In “Halloween” it reaches its apogee with the refrain: “Oh come on, man,” which you can imagine a drunken person saying to another person, exasperated, cheeky, and pleading all at once. When she repeats it, I’m dead, she killed me.
I listened to Punisher through the pandemic and into revising my novel for the thousandth time. It’s not lost on me that my love (obsession with?) Phoebe Bridgers is for an album whose title track is about her love for Elliott Smith and his music:
What if I told you I feel like I know you
But we never met?
I assume most of her mega-fans were thinking about this at the Greek Theatre last week. Patrick and I went to Friday’s show and I had been giddy about it for weeks. Me and Phoebe! I want to meet her but I don’t! It’s for the best! Being a mega-fan, I’d already seen her open for The National and play a free show in Downtown LA before that, but this was a real show. Her own show. At the Greek! As her mother/sister/aunt/fan, I was excited for her!
The concert was beautiful. Phoebe sings like an angel in a breathy haunting falsetto but she has a very deep no-nonsense speaking voice, and she has a lovely sway as she plays. Because I know nothing about music, I liked seeing what instruments made what noise. The trumpets sounded terrific. It was special to be tucked away in Griffith Park on a cold LA evening.
And yet.
This probably isn’t a surprise, but it was weird to see her live, with all her other mega-fans. The guy next to Patrick was drunk and/or high, and dancing HARD to all the songs, including the ballads, and singing along with every lyric. He was into it in a major way. Many people were singing along—sometimes you couldn’t really hear Phoebe because of it. This was what concerts are about, though, right? The collective. The communal experience that is live music.
The thing is, my experience listening to these two albums is so intensely private. I listen to them as I write, and by the time the world experiences what I’ve written, I’m in a different story altogether. When I work, there are only two voices: the one in my head and the one in my headphones, and the latter is often Phoebe Bridgers. It felt wrong to have these songs out in the open. Like, um, what is happening?! This is secret!
Don’t get me wrong, I want everyone to love her music like I do, and for her to have all the glory and success and adoration. I also want the music to be mine. Because it is.

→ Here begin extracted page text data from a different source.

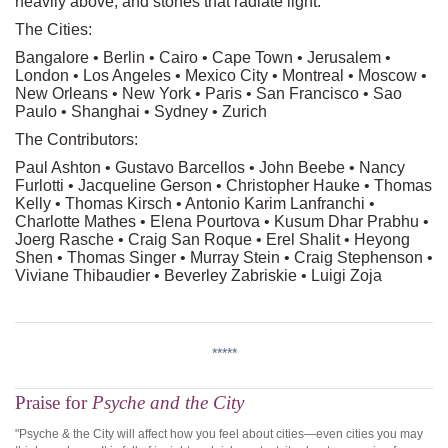
heavily above, and stones that radiate light.
The Cities:
Bangalore • Berlin • Cairo • Cape Town • Jerusalem •
London • Los Angeles • Mexico City • Montreal • Moscow •
New Orleans • New York • Paris • San Francisco • Sao
Paulo • Shanghai • Sydney • Zurich
The Contributors:
Paul Ashton • Gustavo Barcellos • John Beebe • Nancy
Furlotti • Jacqueline Gerson • Christopher Hauke • Thomas
Kelly • Thomas Kirsch • Antonio Karim Lanfranchi •
Charlotte Mathes • Elena Pourtova • Kusum Dhar Prabhu •
Joerg Rasche • Craig San Roque • Erel Shalit • Heyong
Shen • Thomas Singer • Murray Stein • Craig Stephenson •
Viviane Thibaudier • Beverley Zabriskie • Luigi Zoja
*****
Praise for
Psyche and the City
"Psyche & the City will affect how you feel about cities—even cities you may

At the end of “Smoke Signals,” that first song on Stranger in the Alps, she sings:
The future’s unwritten
The past is a corridor
I think about it a lot when I’m writing my time travel novel. Maybe, in a way, Phoebe’s writing it with me.
Anyway.
I’m back in the real world again, trying to write and live. It’s hard.
What have you been listening to lately? What art do you feel is just for you?
xoxo
Edan
Ok, you def know this already, but there's an episode of the Song Exploder podcast about the writing of Scott Street. It's so good! And not at all what I was expecting!